Ziller spluttered, but the Healer ignored him and met Tam’s eyes. “Palma and I will test the earth and water to see if the runoff from this mine is harming the people of the clan. Tam, it falls to you to discover whether the mine and distilleries are harming the Land.”

“I . . .” Tam opened his hands. “I wouldn’t know about the Land, not from inside, not like . . . well, you know. That’s not my gift.”

The Healer nodded. “But we know whose gift it is, and you know how to find him, yes?”

Tam sighed. “If he’ll listen. I’ll try.”

Hashta’s flutes and drums were still bounding about somewhere nearby, but Tam’s efforts to get his attention were no more successful than they had been at breakfast. After a good long try, he sighed and opened his eyes and determined to give it another go later.

The rest of that day was tedious.

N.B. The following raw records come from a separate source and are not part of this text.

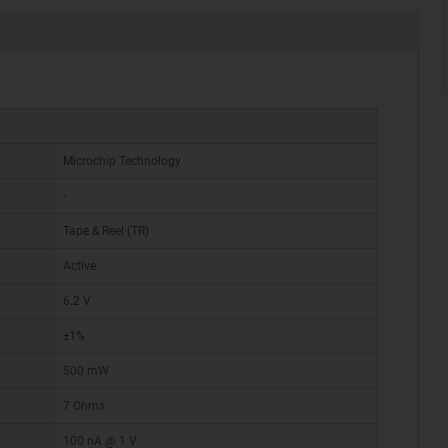
Microchip Technology
-
Tape & Reel (TR)
Active
6.2 V
±1%
500 mW
7 Ohms
100 nA @ 1 V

The Healer and Palma took the vials she had collected, borrowed some equipment from Teo, and got busy doing scientific tests which involved heating the vials over candles, adding water, adding other substances, and pouring carefully. Palma wouldn’t let Tam even try to help, so he ended up being set, along with Tava, to copy out all the portions of the Bruhman company contract that were written in Trade Common. He wasn’t particularly suited to this work, either, and he spent a much longer time squinting at the cramped handwriting than either Jon or Djaren would have. He tried not to make too many awkward blots as he copied out the words on a clean sheet of paper.

Tava wasn’t much help, either, as she’d had less schooling than Tam. While she could write her name and do sums and read “well enough to get by,” as she put it, the Germhacht way of making letters puzzled her worse than it did Tam, so he ended up doing all the copying. By the time it was too dark to see without candles, he’d only done about a page. Palma and the Healer hadn’t finished their work, either. Palma rattled off a lot of things he didn’t understand, and the Healer assured him that, while it seemed likely that the run-off water from the mine was getting in the clan’s drinking supply, they still had to do some more tests.